Alors émue, j'ai pris le petit carnet témoin de toute une vie. Je tremblais un peu et je l'ai rassurée, son petit carnet sera très précieusement gardé.

Soudain une voix sans chaleur a cogné sur les murs de la chambre : "Les visites sont terminées, les visiteurs sont maintenant priés de s'en aller".

Je devais partir. Alors je me suis penchée et j'ai murmuré : "Chère Mademoiselle Minez, vous allez me manquer terriblement.
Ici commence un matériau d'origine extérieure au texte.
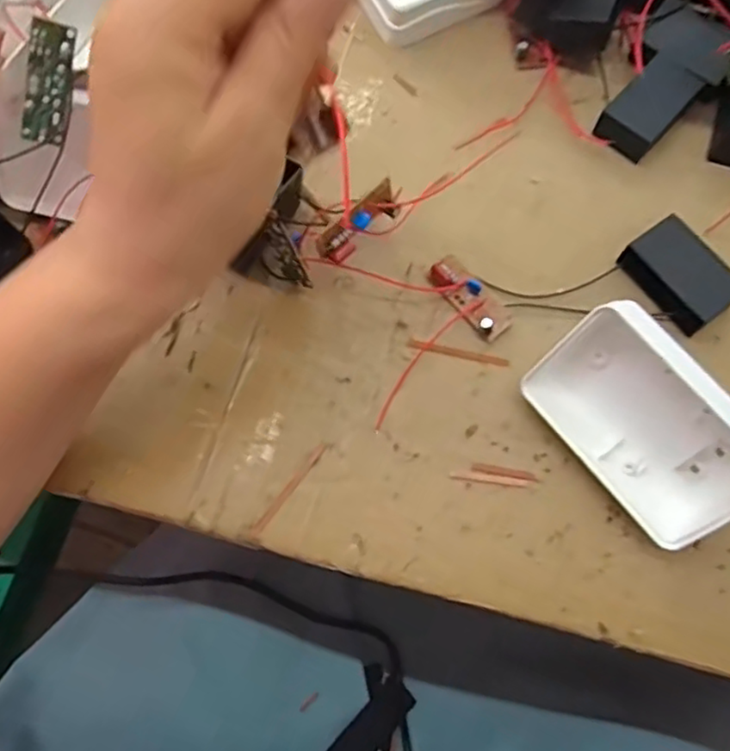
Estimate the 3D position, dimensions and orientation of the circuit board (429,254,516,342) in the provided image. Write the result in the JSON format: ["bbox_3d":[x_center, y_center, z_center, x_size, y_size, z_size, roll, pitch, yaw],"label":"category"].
[{"bbox_3d":[0.048,-0.036,0.303,0.017,0.011,0.043,-40,76,-11],"label":"circuit board"}]

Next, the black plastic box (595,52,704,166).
[{"bbox_3d":[0.140,-0.131,0.329,0.029,0.020,0.050,40,76,12],"label":"black plastic box"}]

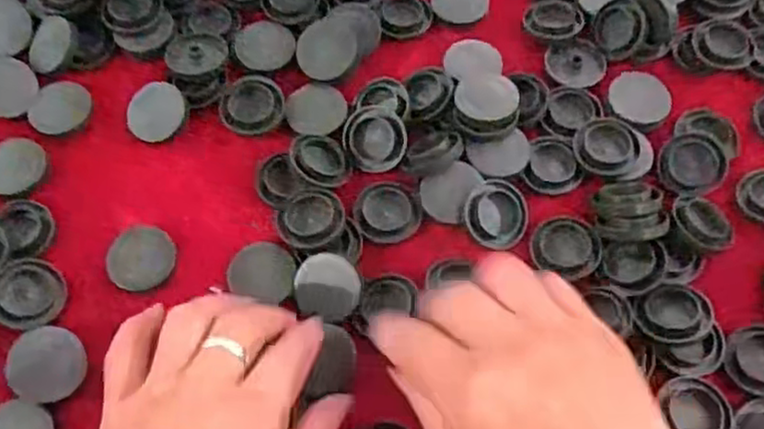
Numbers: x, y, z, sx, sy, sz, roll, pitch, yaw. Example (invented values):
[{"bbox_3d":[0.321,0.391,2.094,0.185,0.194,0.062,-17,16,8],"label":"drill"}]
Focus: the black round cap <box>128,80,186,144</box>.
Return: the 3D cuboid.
[{"bbox_3d":[-0.118,-0.053,0.375,0.029,0.004,0.034,-4,66,-2],"label":"black round cap"}]

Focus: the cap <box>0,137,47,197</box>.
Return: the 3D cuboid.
[{"bbox_3d":[-0.187,-0.024,0.367,0.033,0.007,0.031,0,66,0],"label":"cap"}]

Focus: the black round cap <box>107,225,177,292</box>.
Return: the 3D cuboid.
[{"bbox_3d":[-0.116,0.021,0.349,0.031,0.004,0.031,0,66,0],"label":"black round cap"}]

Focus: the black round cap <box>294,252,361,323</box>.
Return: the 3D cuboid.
[{"bbox_3d":[-0.026,0.033,0.334,0.031,0.004,0.029,-3,79,14],"label":"black round cap"}]

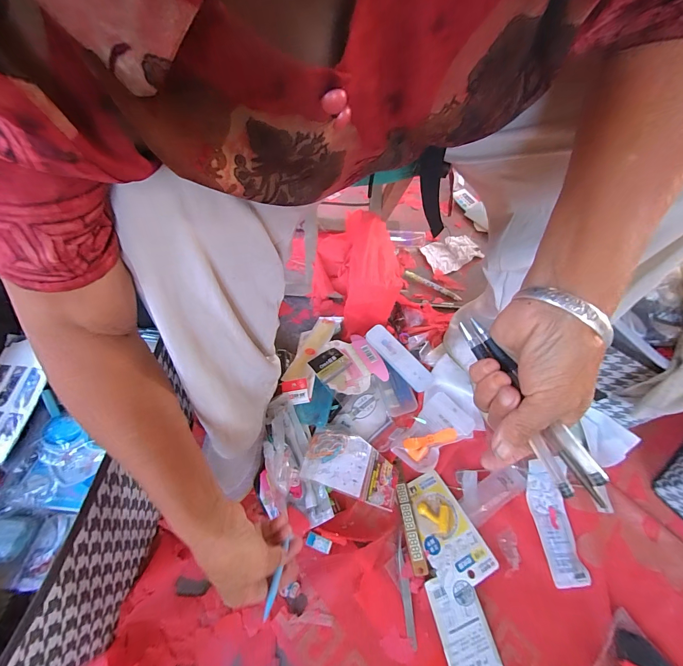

Moi aussi j'ai un secret à vous confier, je sais que je vous aime vraiment".

Des semaines ont passé. Je ne peux m'empêcher de lever les yeux vers le balcon désormais sans présence. Mais ce matin, surprise ! Baigné par les rayons timides qui caressaient le balcon, j'ai vu un jeune enfant qui me regardait et qui m'a fait un geste de la main. Et cet enfant, drôle de coïncidence, ressemble à s'y méprendre à celui qui sourit sur la couverture du précieux carnet rouge.